Make sure all the board one game results are on the line following their match result.

Remove all the grades, including the 'u's meaning ungraded.

Remove the '(' and ')' characters surrounding the match dates.

Validition is successful but there is a team called 'Fareham A 22nd Jan' for example.  The date format is not recognised and the program has taken '2010' to be a round number.  Remove the 'nd' and the date gets recognised and is used as the match date.


A Tabular Reported League - Portsmouth District League


Support for reporting results and fixtures in tabular form was introduced when the Portsmouth District League and Southampton League websites gained the ability to generate csv downloads.

The feature has never been used for these leagues because error correction is more convenient with the match-by-match emails: it is easier to link and locate a detected error with the source emails than in one csv file.

The sample_tabular_* files are an example, visible in 'Help | Samples', based on a Portsmouth District League season.  The configurations for both versions of weekly emails remain in these files but are commented out as needed.

The feature may never be used for these two leagues because both websites are able to include ECF codes.  The switch to monthly rating, from grading every six months, is a strong incentive to have the websites generate the ECF submission files directly.


Monthly Rating


Assumptions may be invalidated by the introduction of monthly rating and effects are mentioned here as met.

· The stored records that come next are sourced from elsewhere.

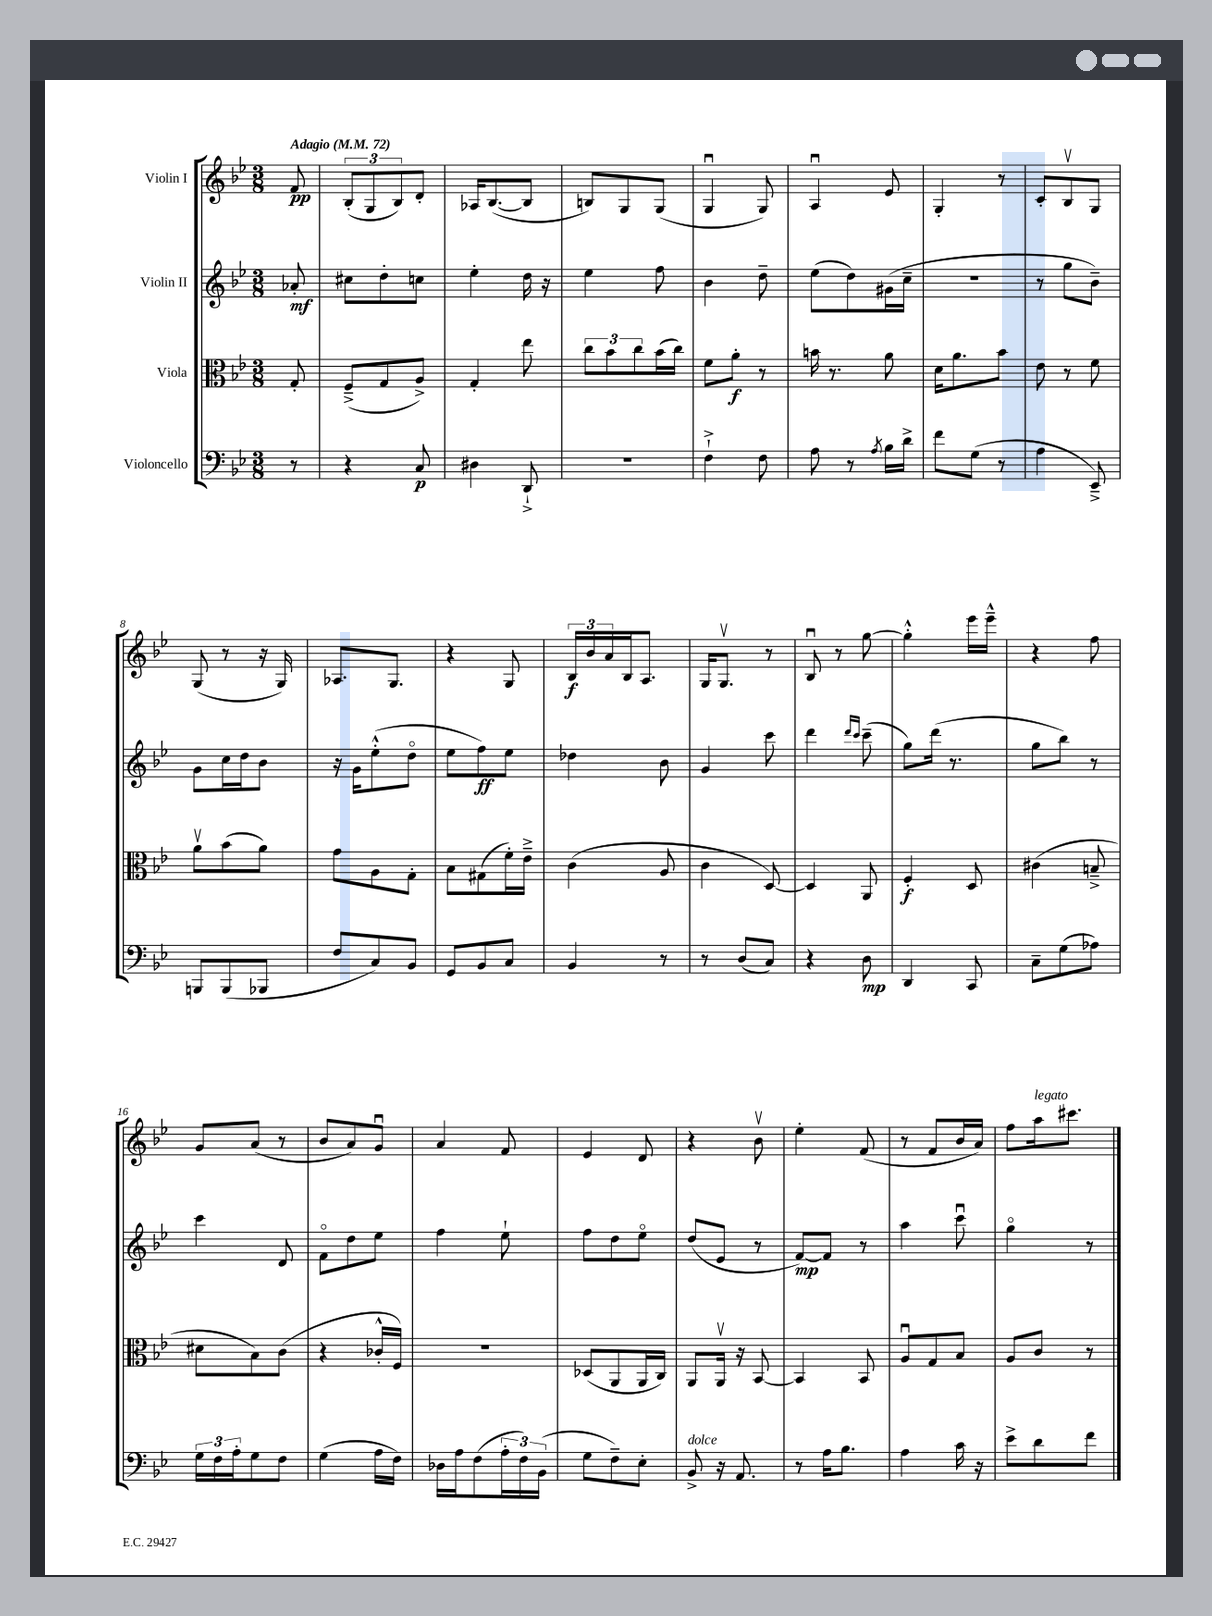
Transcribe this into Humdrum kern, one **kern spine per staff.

**kern	**dynam	**kern	**dynam	**kern	**dynam	**kern	**dynam
*part4	*part4	*part3	*part3	*part2	*part2	*part1	*part1
*staff4	*staff4	*staff3	*staff3	*staff2	*staff2	*staff1	*staff1
*I"Violoncello	*	*I"Viola	*	*I"Violin II	*	*I"Violin I	*
*clefF4	*	*clefC3	*	*clefG2	*	*clefG2	*
*k[b-e-]	*	*k[b-e-]	*	*k[b-e-]	*	*k[b-e-]	*
*M3/8	*	*M3/8	*	*M3/8	*	*M3/8	*
*MM72	*	*MM72	*	*MM72	*	*MM72	*
=	=	=	=	=	=	=	=
!	!	!	!	!	!	!LO:TX:a:B:t=Adagio	!
8r	.	8G'/	.	8a-X'/	mf	8f/	pp
=1	=1	=1	=1	=1	=1	=1	=1
4r	.	(8F~^/L	.	8cc#X\L	.	(12B-'/L	.
.	.	.	.	.	.	12G/	.
.	.	8G/	.	8dd'\	.	.	.
.	.	.	.	.	.	12B-/)	.
8C/	p	8A^/J)	.	8ccn\J	.	8d'/J	.
=2	=2	=2	=2	=2	=2	=2	=2
4D#X\	.	4G'/	.	4ee-'\	.	16A-X/KL	.
.	.	.	.	.	.	([8.B-/	.
8DD`^/	.	8ee-\	.	16dd\	.	8B-/J]	.
.	.	.	.	16r	.	.	.
=3	=3	=3	=3	=3	=3	=3	=3
4.r	.	12cc\L	.	4ee-\	.	8Bn/L)	.
.	.	12b-\	.	.	.	.	.
.	.	.	.	.	.	8G/	.
.	.	12cc\	.	.	.	.	.
.	.	(16b-\L	.	8ff\	.	(8G/J	.
.	.	16cc\JJ)	.	.	.	.	.
=4	=4	=4	=4	=4	=4	=4	=4
4F`^\	.	8f\L	.	4b-\	.	4Gu/	.
.	.	8a'\J	f	.	.	.	.
8F\	.	8r	.	8dd~\	.	8G/)	.
=5	=5	=5	=5	=5	=5	=5	=5
8A\	.	16bn\	.	(8ee-\L	.	4Au/	.
.	.	8.r	.	.	.	.	.
8r	.	.	.	8dd\)	.	.	.
8qA/	.	.	.	.	.	.	.
16B-\LL	.	8a\	.	(16g#X\L	.	8e-/	.
16d^\JJ	.	.	.	16cc~\JJ	.	.	.
=6	=6	=6	=6	=6	=6	=6	=6
8f\L	.	16d\KL	.	4.r	.	4G'/	.
.	.	8.a\	.	.	.	.	.
(8G\J	.	.	.	.	.	.	.
8r	.	8b-\J	.	.	.	8r	.
=7	=7	=7	=7	=7	=7	=7	=7
4A\	.	8e-\	.	8r	.	8c'/L	.
.	.	8r	.	8gg\L	.	8B-v/	.
8EE-~^/)	.	8f\	.	8b-~\J)	.	8G/J	.
!!LO:LB:g=z
=8	=8	=8	=8	=8	=8	=8	=8
8BBBn/L	.	8av\L	.	8g\L	.	(8G/	.
(8BBB/	.	(8b-\	.	16cc\L	.	8r	.
.	.	.	.	16dd\J	.	.	.
8BBB-X/J	.	8a\J)	.	8b-\J	.	16r	.
.	.	.	.	.	.	16G/)	.
=9	=9	=9	=9	=9	=9	=9	=9
8F/L	.	8g\L	.	16r	.	8.A-X/L	.
.	.	.	.	16g\KL	.	.	.
8C/)	.	8A\	.	(8ee-'^^\	.	.	.
.	.	.	.	.	.	8.G/J	.
8BB-/J	.	8G'\J	.	8dd\J	.	.	.
=10	=10	=10	=10	=10	=10	=10	=10
8GG/L	.	8B-\L	.	8ee-\L	.	4r	.
8BB-/	.	(8G#X\	.	8ff\)	ff	.	.
8C/J	.	16f'\L)	.	8ee-\J	.	8G/	.
.	.	16e-~^\JJ	.	.	.	.	.
=11	=11	=11	=11	=11	=11	=11	=11
4BB-/	.	(4c\	.	4dd-X\	.	24B-/LL	f
.	.	.	.	.	.	24b-/	.
.	.	.	.	.	.	24a/	.
.	.	.	.	.	.	16B-/J	.
.	.	.	.	.	.	8.A/J	.
8r	.	8A/	.	8b-\	.	.	.
=12	=12	=12	=12	=12	=12	=12	=12
8r	.	4c\	.	4g/	.	16G/KL	.
.	.	.	.	.	.	8.Gv/J	.
(8D/L	.	.	.	.	.	.	.
8C/J)	.	[8D/)	.	8ccc\	.	8r	.
=13	=13	=13	=13	=13	=13	=13	=13
4r	.	4D/]	.	4ddd\	.	8B-u/	.
.	.	.	.	.	.	8r	.
.	.	.	.	16qqddd/LL	.	.	.
.	.	.	.	16qqccc/JJ	.	.	.
8D\	mp	8AA/	.	(8ccc~\	.	[8gg\	.
=14	=14	=14	=14	=14	=14	=14	=14
4DD/	.	4F'/	f	8gg\L)	.	4gg'^^\]	.
.	.	.	.	(16ddd\Jk	.	.	.
.	.	.	.	8.r	.	.	.
8CC/	.	8D/	.	.	.	16eee-\LL	.
.	.	.	.	.	.	16eee-~^^\JJ	.
=15	=15	=15	=15	=15	=15	=15	=15
8C~\L	.	(4c#X\	.	8gg\L	.	4r	.
(8G\	.	.	.	8bb-\J)	.	.	.
8A-X\J)	.	8Bn~^/	.	8r	.	8ff\	.
!!LO:LB:g=z
=16	=16	=16	=16	=16	=16	=16	=16
24G\LL	.	8d#X\L	.	4ccc\	.	8g/L	.
24F\	.	.	.	.	.	.	.
24A'\J	.	.	.	.	.	.	.
8G\	.	8B-\)	.	.	.	(8a/J	.
8F\J	.	(8c\J	.	8d/	.	8r	.
=17	=17	=17	=17	=17	=17	=17	=17
(4G\	.	4r	.	8f\L	.	8b-/L	.
.	.	.	.	8dd\	.	8a/)	.
16A\LL	.	16c-X'^^/LL	.	8ee-\J	.	8gu/J	.
16F\JJ)	.	16F/JJ)	.	.	.	.	.
=18	=18	=18	=18	=18	=18	=18	=18
16D-X\LL	.	4.r	.	4ff\	.	4a/	.
16A\J	.	.	.	.	.	.	.
(8F\	.	.	.	.	.	.	.
24A'\L	.	.	.	8ee-`\	.	8f/	.
24F\)	.	.	.	.	.	.	.
(24BB-\JJ	.	.	.	.	.	.	.
=19	=19	=19	=19	=19	=19	=19	=19
8G\L	.	(8D-X/L	.	8ff\L	.	4e-/	.
8F~\)	.	8AA/	.	8dd\	.	.	.
8E-'\J	.	16AA/L	.	8ee-\J	.	8d/	.
.	.	16C/JJ)	.	.	.	.	.
=20	=20	=20	=20	=20	=20	=20	=20
!LO:TX:a:i:t=dolce	!	!	!	!	!	!	!
8BB-^/	.	8AA/L	.	(8dd/L	.	4r	.
16r	.	16AAv/Jk	.	8e-/J	.	.	.
8.AA/	.	16r	.	.	.	.	.
.	.	[8BB-/	.	8r	.	8b-v\	.
=21	=21	=21	=21	=21	=21	=21	=21
8r	.	4BB-/]	.	[8f/L)	mp	4ee-'\	.
16A\KL	.	.	.	8f/J]	.	.	.
8.B-\J	.	.	.	.	.	.	.
.	.	8BB-/	.	8r	.	(8f/	.
=22	=22	=22	=22	=22	=22	=22	=22
4A\	.	8Au/L	.	4aa\	.	8r	.
.	.	8G/	.	.	.	8f/L	.
16c\	.	8B-/J	.	8cccu\	.	16b-/L	.
16r	.	.	.	.	.	16a/JJ)	.
=23	=23	=23	=23	=23	=23	=23	=23
8e-^\L	.	8A/L	.	4gg\	.	8ff\L	.
!	!	!	!	!	!	!LO:TX:a:i:t=legato	!
8d\	.	8c/J	.	.	.	16aa\k	.
.	.	.	.	.	.	8.ccc#X\J	.
8f\J	.	8r	.	8r	.	.	.
==	==	==	==	==	==	==	==
*-	*-	*-	*-	*-	*-	*-	*-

Swiss tournament tables may be submitted when only one round has been played but a line with <name> <date> cannot be taken as the round date of a swiss tournament.  This affects tournaments where a round may take place over several weeks.  If the swiss tournament table provides the game results after one round only, remember to add a currently redundant second round date to force swiss tournament table processing.